Interestingly enough, like so many of these kids, they would draw, or they would have a very fine sense of humor, or they would be very dramatic, or something. At the time I was reading a lot of stuff on learning styles, beginning to put two and two together. Then I got the laptops, found MicroWorlds, and put it on the computers. We experimented with telling a story through a multimedia format using moving pictures, animations, and sounds. And these kids just went wild, these same kids who had so much trouble with writing.
It became more and more clear to me that what we were looking at was a deprived group of children.

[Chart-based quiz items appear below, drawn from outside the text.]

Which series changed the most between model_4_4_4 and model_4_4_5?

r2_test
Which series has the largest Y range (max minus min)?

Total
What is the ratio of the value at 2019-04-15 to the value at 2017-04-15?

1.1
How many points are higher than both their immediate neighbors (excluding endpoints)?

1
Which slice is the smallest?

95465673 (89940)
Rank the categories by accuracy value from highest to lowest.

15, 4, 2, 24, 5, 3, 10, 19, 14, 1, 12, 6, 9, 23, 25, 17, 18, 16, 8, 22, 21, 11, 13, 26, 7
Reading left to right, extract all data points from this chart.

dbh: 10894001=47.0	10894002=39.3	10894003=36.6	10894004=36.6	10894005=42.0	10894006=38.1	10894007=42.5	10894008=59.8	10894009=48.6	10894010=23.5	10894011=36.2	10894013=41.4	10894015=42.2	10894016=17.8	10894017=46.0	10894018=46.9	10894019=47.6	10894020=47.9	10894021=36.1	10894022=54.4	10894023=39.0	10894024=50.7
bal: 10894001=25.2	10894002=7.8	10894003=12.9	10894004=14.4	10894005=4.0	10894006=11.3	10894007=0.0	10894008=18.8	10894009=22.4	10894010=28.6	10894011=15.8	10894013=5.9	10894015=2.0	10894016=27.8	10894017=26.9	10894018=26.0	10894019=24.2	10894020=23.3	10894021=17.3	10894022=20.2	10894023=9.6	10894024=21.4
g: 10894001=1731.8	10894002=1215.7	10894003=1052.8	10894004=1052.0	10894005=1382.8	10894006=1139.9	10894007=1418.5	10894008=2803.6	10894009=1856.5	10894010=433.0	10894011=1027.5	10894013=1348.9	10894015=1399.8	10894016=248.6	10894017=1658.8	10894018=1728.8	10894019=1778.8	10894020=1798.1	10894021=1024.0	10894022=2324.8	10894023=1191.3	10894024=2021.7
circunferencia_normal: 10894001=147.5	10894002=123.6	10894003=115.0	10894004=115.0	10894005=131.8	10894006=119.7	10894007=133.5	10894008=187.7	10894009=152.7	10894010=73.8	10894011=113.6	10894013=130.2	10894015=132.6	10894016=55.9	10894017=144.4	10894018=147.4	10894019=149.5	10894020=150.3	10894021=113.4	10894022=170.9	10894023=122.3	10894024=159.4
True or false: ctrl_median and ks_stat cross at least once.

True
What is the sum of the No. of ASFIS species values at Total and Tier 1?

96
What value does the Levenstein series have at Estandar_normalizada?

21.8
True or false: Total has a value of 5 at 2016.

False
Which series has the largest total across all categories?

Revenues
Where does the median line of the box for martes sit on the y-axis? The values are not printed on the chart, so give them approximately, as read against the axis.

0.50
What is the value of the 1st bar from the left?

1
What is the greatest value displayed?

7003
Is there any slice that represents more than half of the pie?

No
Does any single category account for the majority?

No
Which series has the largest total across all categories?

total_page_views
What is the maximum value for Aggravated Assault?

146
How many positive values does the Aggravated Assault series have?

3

We condemn them to fail in school, because they can't communicate in words, but in fact they have enormous skills of communicating in multimedia.
It's really a matter of equality, of equity in the classroom—both in math and in literacy; we must give these children the opportunity to work multi-modally, not just mono-modally. But what so few people [understood] is that it's the computer that will let us do this. Because with the computer, you can allow children to work in a much more multimodal way; it provides the opportunity to differentiate learning. Especially when you've got one-to-one computing as in the laptop classes. Or a pod of, say, fifteen computers between two or three classrooms, where you don't need the computers all the time, but the children can be accessing them much of the time.
So now, instead of saying to the kids, "This is what you're going to use, and this is the way you're going to do it," you can say, "This is what's available; see what you can do with it."
In medicine, if a technology that offers very great potential comes along, or a new medication, and a doctor refuses to deal with it, or associate with it, or experiment with it, or actually use it, that doctor very quickly ends up out of a job. In teaching, by contrast, we have license to completely subvert every new technology that comes in, or just to ignore it. We may pretend to accept it, while actually pushing it to one side, and we can still be lauded as a good teacher.
To cope with new technologies, you need to be so adaptive. The teacher is so crucial in the equation—you can't just sit back and let it happen. No matter what the technology is, it needs hard work. And if you're not prepared to put in the hard work, it won't happen. And that is particularly true with computers.
Few teachers are able to work with a weak pedagogical framing because most of us are insecure. But if you throw a computer into the mix, you've got to have weak pedagogical framing, otherwise you never discover what's possible, you never discover the creativity. And in today's schools, it's often a matter of security. The secure way of doing things is to make sure you know exactly what's going to happen. And that doesn't work with computers.